Die Stadt Zürich revidiert ihre Bau- und Zonenordnung – und das ist gut so. Mehr preisgünstiger Wohnraum, Verdichtung nach innen, Klimaanpassung: Die Stossrichtung der Vorlage stimmt, und das sagen wir als Wohnbaugenossenschaften Zürich auch klar so in unserer Stellungnahme vom 1. Juni 2026. Aber wir machen uns Sorgen um die Summe der guten Absichten.
Das Grundproblem: Viele richtige Einzelmassnahmen, eine riskante Gesamtwirkung
Für sich genommen ist kaum eine der neuen Anforderungen falsch. Mehr Energieeffizienz? Sinnvoll. Mehr Grünflächen? Klar. Schutz des Ortsbilds? Auch das. Das Problem ist die Kumulation: Jede Revision bringt neue Vorgaben, und mit jeder neuen Vorgabe wächst das Bewilligungsverfahren um eine weitere Abwägung. Am Ende drohen lange Verfahren, unsichere Projekte und – paradoxerweise – weniger statt mehr Verdichtung. Genau das wollen wir nicht, und genau davor warnen wir eindringlich.
Unsere Forderung: Eine Regulierungsfolgenabschätzung, die vor Abschluss des Verfahrens systematisch prüft, was die neuen Regeln in der Summe für den gemeinnützigen Wohnbau bedeuten – für Baukosten, Verfahrensdauer, Bestandserhalt und letztlich fürs Drittelziel.
Was uns sonst noch wichtig ist
- § 49b PBG und die Genossenschaften: Gemeinnützige Bauträger erfüllen mit Kostenmiete, Belegungsvorschriften und Spekulationsentzug das Ziel von § 49b PBG auf ihre Art. Eine zusätzliche Bewirtschaftungskategorie bringt keine zusätzlichen günstigen Wohnungen, jedoch administrativen Aufwand. Wir fordern eine Ausnahme – und als Alternative eine grundbuchlich gesicherte Dienstbarkeit statt einer neuen Sonderkategorie.
- Arealüberbauung ab 4000 m²: Eine gute Neuerung, die wir begrüssen – vor allem, weil sie auch Genossenschaften mit weniger grossen Liegenschaften zugutekommt.
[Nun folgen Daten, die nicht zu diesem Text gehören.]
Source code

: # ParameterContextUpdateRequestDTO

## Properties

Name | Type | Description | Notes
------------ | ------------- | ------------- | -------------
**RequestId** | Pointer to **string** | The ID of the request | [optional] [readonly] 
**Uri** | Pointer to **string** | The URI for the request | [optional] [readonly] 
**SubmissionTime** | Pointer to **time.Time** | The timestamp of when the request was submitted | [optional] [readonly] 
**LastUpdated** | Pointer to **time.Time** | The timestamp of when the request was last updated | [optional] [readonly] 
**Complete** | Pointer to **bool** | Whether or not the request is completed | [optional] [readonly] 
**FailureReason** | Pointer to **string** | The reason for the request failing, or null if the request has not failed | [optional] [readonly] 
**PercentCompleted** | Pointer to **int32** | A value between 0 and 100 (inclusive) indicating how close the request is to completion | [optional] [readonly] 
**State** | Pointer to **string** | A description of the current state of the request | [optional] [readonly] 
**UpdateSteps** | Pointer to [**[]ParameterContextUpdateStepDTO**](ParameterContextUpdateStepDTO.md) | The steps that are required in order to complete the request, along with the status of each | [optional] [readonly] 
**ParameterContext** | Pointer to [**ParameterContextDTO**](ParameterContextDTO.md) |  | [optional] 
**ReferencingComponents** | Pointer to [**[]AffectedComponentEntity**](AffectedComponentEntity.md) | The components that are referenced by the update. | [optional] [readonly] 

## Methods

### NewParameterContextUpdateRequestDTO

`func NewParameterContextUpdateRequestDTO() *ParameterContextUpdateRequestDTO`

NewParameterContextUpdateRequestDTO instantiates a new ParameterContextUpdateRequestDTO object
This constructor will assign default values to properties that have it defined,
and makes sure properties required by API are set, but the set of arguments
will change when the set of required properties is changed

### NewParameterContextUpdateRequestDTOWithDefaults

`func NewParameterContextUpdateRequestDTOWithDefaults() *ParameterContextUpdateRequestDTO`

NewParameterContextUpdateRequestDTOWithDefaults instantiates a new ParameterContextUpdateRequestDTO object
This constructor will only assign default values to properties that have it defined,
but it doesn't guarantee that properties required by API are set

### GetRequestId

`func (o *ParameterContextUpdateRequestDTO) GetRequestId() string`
Unser Wunsch: den Ausnützungsbonus analog zur 6000-m²-Regel an preisgünstigen Wohnraum koppeln.
- Bonus und Gemeinnützigkeit: Statt zwei parallele Wohnungskategorien im selben Bestand zu führen, sollte der Bonus bei Arealüberbauungen direkt an den Nachweis der Gemeinnützigkeit gekoppelt werden können – das ist einfacher, rechtssicherer, und funktioniert, ohne das genossenschaftliche Gleichbehandlungsprinzip zu verletzen.
- ISOS und KOBI: Die Direktanwendung des Ortsbildschutzes hat in den letzten Jahren für erhebliche Unsicherheit gesorgt, gerade weil viele Genossenschaftssiedlungen aus der Zwischenkriegs- und Nachkriegszeit in ISOS-Gebieten liegen. Dass die BZO hier den Rahmen klarer absteckt, ist ein wichtiger Schritt – jetzt zählt die zügige Umsetzung in der Praxis.
- Grünflächenziffer: Grundsätzlich richtig, aber an der oberen Grenze des Vertretbaren. Wenn eine zu hohe Grünflächenziffer dazu führt, dass Bestandserweiterungen unmöglich werden und stattdessen der Ersatzneubau zur einzigen Option wird, schiesst das Instrument am Ziel vorbei.Eine schonende Erweiterung ist in manchem Fall die bessere Lösung für Mieterschaft und Bestand. Wir plädieren deshalb für mehr Flexibilität, etwa durch Anrechnung von Dach- und Fassadenbegrünung.
Unser Fazit
Die Revision schafft eine gute Grundlage für die Stadtentwicklung von morgen – das ist unbestritten. Aber eine BZO, die das Bauen in der Praxis erschwert, verfehlt ihr eigenes wohnpolitisches Ziel. Deshalb unser Appell an die Stadt: Die Erstellung gemeinnütziger Wohnungen muss bei Interessenabwägungen als vorrangiges öffentliches Interesse gelten. Schlanke, berechenbare Verfahren sind keine Kür, sondern die Voraussetzung dafür, dass das Drittelziel erreichbar bleibt.